From UC San Diego to brewery and back
Today, UC San Diego alumni-crafted beer can be found on tap at campus eateries such as Home Plate, Round Table Pizza and Porter’s Pub. Alumni brewers are also coming back to campus to help train the next generation of industry leaders.
In 2013, UC San Diego Extension began offering its Brewing Certificate program, designed to provide academic and practical training for entry-level brewing professionals. Alumni including Cherney (Ballast Point) and White (White Labs), as well as brewers from Stone, Rock Bottom, Karl Strauss and others, are among the program advisors and instructors. Students take courses ranging from “Yeast and Fermentation Processes” and “Wort Production and Recipe Formulation” to “Technology of Brewing.” The program also includes business curriculum to equip students with the skills and knowledge necessary to administer the financial and managerial operations of a brewery.

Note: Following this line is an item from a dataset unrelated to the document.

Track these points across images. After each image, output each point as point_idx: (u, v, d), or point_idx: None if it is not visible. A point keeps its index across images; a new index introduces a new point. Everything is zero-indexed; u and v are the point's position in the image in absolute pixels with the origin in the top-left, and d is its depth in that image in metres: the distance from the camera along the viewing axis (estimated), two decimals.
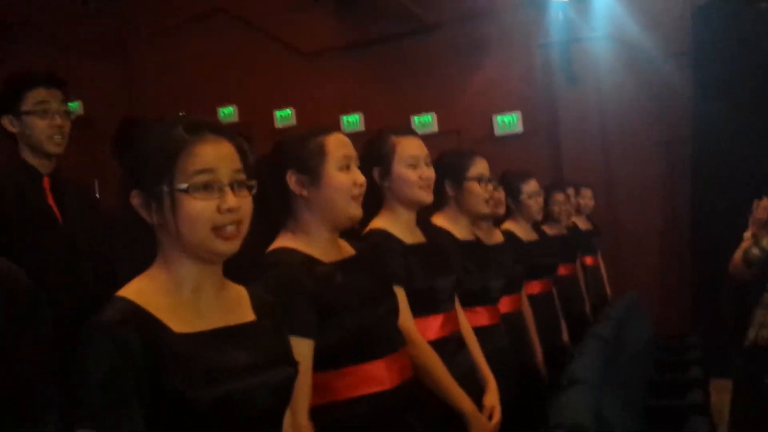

“Craft beer is growing rapidly, so I’m very glad that UC San Diego has started a program to educate people who are looking to get into the industry,” said Akin. “For quite a while, many of the people trying to get in had no experience or education and it made hiring and growing difficult. Now, with the flow of well-educated people entering the workforce, we are going to be able to grow even faster.”
From homebrewers experimenting in their kitchens to established professionals who are training the next generation, UC San Diego alumni are playing a large role in the growth of San Diego’s craft beer industry. It turns out, a campus steeped in science and research is also a fertile training ground for making good beer.
“I never imagined I would be doing this when I was in school,” said Silver. “To come back to campus and see Rough Draft on tap is pretty wild.”